Yasufumi Nakamori Appointed Director of Asia Society Museum
NEW YORK, June 26, 2023 — Asia Society announces the appointment of Yasufumi Nakamori, an experienced museum leader, curator, and noted scholar of modern and contemporary Asian art from cross-disciplinary and transnational perspectives, as its new Museum Director and Vice President of Arts and Culture. He will be responsible for overseeing the museum’s exhibition program and collection, as well as arts and culture programming across the global organization. He joins Asia Society in August.
Nakamori comes to Asia Society from Tate, where, since 2018, he has served as the Senior Curator, International Art (Photography), leading the development of Tate’s collection of photography as well as the strategy for representing photography in the program at Tate Modern; developing and curating exhibitions, including Zanele Muholi (2020-21), and collection displays. He has also advised on numerous initiatives on Asian and Asian diaspora art in programming, and provided strategic management for photography and modern art in the programming at Tate Britain.
From 2020 to 2022, Nakamori was a member of Tate’s Race Equality Task Force, which made recommendations to the Tate Executive Group to set institutional goals, and monitored for the goals to be actioned, for the purposes of combatting racism and achieving equity and diversity at Tate.
“We have found in Yasufumi Nakamori a leader who will guide the Asia Society Museum in making the case for the vital importance of Asian art and artists to visual culture globally, as it grows roster of exhibitions, arts programming, and collection,” said Emily Rafferty, Asia Society Trustee and co-chair of the search committee. “The search committee is delighted that he is joining at this critical juncture for Asia Society and for museums, as they redefine what it means to be an engaged and relevant museum today.”
“We are delighted to welcome Yasufumi to the Asia Society family.
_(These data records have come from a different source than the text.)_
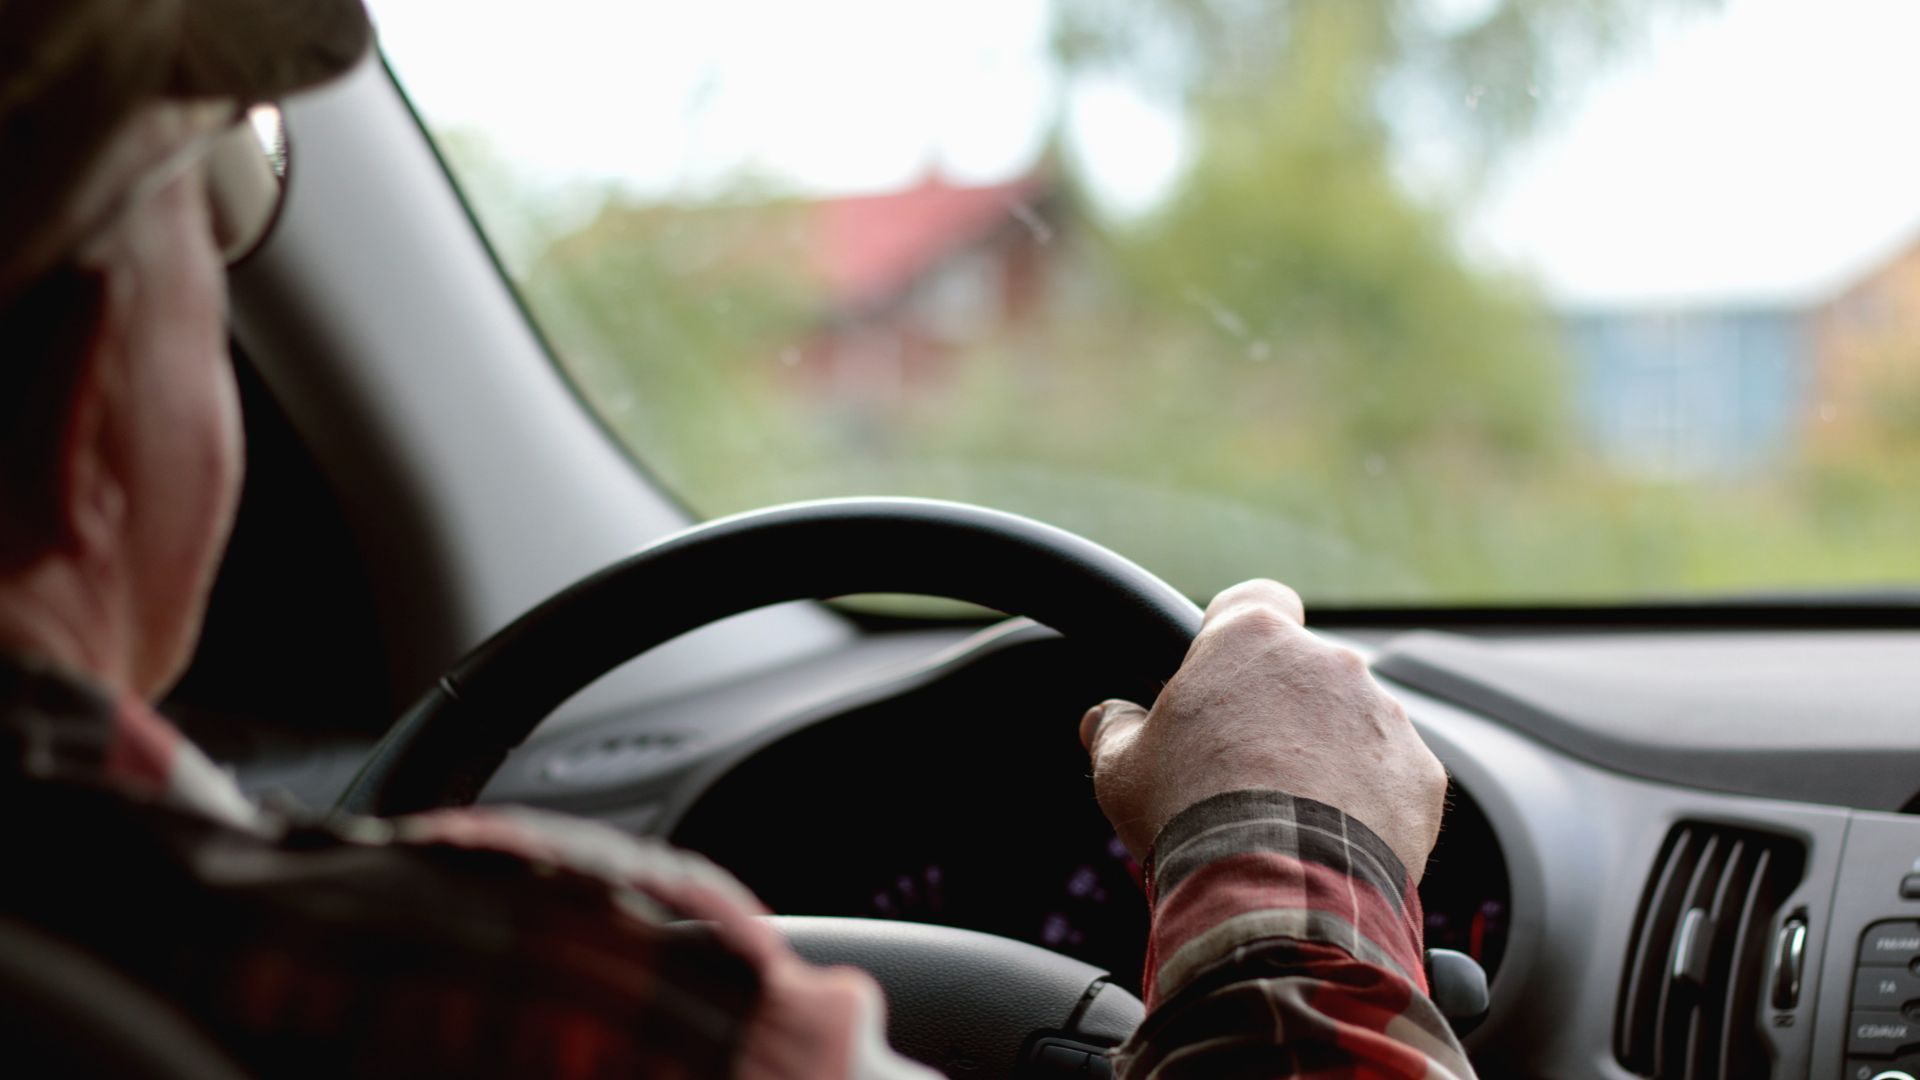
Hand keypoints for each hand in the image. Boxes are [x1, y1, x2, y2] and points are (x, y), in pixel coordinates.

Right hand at [1080, 579, 1447, 881]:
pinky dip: (1370, 802)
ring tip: (1292, 816)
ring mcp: (1383, 716)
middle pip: (1306, 670)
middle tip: (1247, 766)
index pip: (1256, 599)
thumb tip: (1104, 720)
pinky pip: (1393, 777)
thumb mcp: (1122, 770)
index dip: (1239, 633)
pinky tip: (1333, 840)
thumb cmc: (1192, 817)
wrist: (1275, 894)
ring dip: (1329, 755)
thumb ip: (1115, 730)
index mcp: (1251, 640)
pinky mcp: (1421, 773)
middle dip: (1284, 709)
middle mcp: (1327, 662)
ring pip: (1354, 723)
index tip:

His knowledge and experience will be invaluable to our arts and culture program and to growing the Asia Society Museum as an indispensable global arts institution, which will be a key priority in the years to come,” said Asia Society Board co-chairs Ambassador Chan Heng Chee and John L. Thornton in a joint statement.
“I’m extremely excited about leading the next chapter of the Asia Society Museum and the global organization’s arts and culture program,” said Yasufumi. “I would like the museum to become the engine for expanding the scholarly and curatorial field of Asian and Asian diaspora art by looking at Asia’s relationship with the world throughout history.”
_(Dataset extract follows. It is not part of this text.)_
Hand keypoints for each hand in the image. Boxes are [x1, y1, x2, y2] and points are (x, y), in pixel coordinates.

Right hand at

Prior to Tate, Nakamori headed the department of photography and new media at the Minneapolis Institute of Art, developing exhibitions of photography and time-based media within the context of a global encyclopedic art museum. His exhibitions of artists such as Amar Kanwar and the Propeller Group revealed interconnections between contemporary video and premodern art from the global south in the museum collection. He was also responsible for numerous key acquisitions which transformed and diversified the museum’s photography collection.
He previously served as curator of photography at the Museum of Fine Arts, Houston from 2008 to 2016, organizing ground-breaking exhibitions such as Katsura: Picturing Modernism in Japanese Architecture, Photographs by Ishimoto Yasuhiro (a recipient of the 2011 Alfred H. Barr Jr. Award for Smaller Exhibitions), and For a New World to Come: Experiments in Japanese Art and Photography, 1968-1979 that traced the development of conceptualism in Japan in the wake of the Anpo protests. In Houston, he also taught graduate seminars focusing on the history of modern Japanese art and architecture at Rice University.
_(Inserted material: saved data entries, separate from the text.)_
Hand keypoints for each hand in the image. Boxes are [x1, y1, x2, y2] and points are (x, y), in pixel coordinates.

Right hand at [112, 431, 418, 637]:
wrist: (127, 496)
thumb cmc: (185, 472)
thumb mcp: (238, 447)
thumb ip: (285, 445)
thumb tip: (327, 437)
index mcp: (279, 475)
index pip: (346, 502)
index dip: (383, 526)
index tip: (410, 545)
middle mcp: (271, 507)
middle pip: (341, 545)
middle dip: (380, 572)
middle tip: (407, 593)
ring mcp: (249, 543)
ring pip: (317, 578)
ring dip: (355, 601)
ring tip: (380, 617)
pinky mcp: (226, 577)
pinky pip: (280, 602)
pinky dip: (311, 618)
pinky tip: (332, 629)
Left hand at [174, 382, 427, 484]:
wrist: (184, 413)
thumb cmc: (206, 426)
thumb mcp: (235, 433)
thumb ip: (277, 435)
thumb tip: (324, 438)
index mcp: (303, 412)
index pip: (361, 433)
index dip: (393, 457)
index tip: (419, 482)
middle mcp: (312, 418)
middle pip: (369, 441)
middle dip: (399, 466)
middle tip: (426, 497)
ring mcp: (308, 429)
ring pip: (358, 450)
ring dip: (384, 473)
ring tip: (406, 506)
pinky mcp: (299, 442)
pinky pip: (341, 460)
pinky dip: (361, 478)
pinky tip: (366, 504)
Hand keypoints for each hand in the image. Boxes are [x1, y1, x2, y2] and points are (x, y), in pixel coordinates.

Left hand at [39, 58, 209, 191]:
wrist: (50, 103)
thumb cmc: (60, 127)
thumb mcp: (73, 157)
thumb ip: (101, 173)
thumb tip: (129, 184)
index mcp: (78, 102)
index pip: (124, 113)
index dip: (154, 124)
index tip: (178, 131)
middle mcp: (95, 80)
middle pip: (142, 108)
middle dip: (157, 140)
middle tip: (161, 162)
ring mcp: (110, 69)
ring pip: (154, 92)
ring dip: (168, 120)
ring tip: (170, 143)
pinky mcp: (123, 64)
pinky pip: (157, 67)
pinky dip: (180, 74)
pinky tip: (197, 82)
Nakamori has authored numerous essays and four books, including Katsura: Picturing Modernism in Japanese Architecture, Photographs by Yasuhiro Ishimoto (2010). His essays are included in Postwar: Art Between the Pacific and the Atlantic, 1945-1965 (Haus der Kunst, 2016) and Changing and Unchanging Things: Noguchi and Hasegawa in Postwar Japan (Noguchi Museum, 2019).
From 1995 to 2002, Nakamori practiced corporate law in New York City and Tokyo.
Nakamori serves on the board of several institutions in Japan and the U.K., including the Yayoi Kusama Foundation. He is a 2016 fellow of the Getty Leadership Institute. He received a BA from Waseda University in Tokyo, a Juris Doctor from the University of Wisconsin Law School, an MA in the History of Art from Hunter College, the City University of New York, and a PhD in the History of Art and Visual Studies from Cornell University.
About Asia Society Museum
Asia Society Museum presents a wide range of traditional, modern, and contemporary exhibitions of Asian art and Asian American art, taking new approaches to familiar masterpieces and introducing under-recognized arts and artists. The Asia Society Museum Collection comprises a traditional art collection, including the initial bequests of Mr. and Mrs. John D. Rockefeller 3rd, and a contemporary art collection. Through exhibitions and public programs, Asia Society provides a forum for the issues and viewpoints reflected in both traditional and contemporary Asian art, and in Asia today.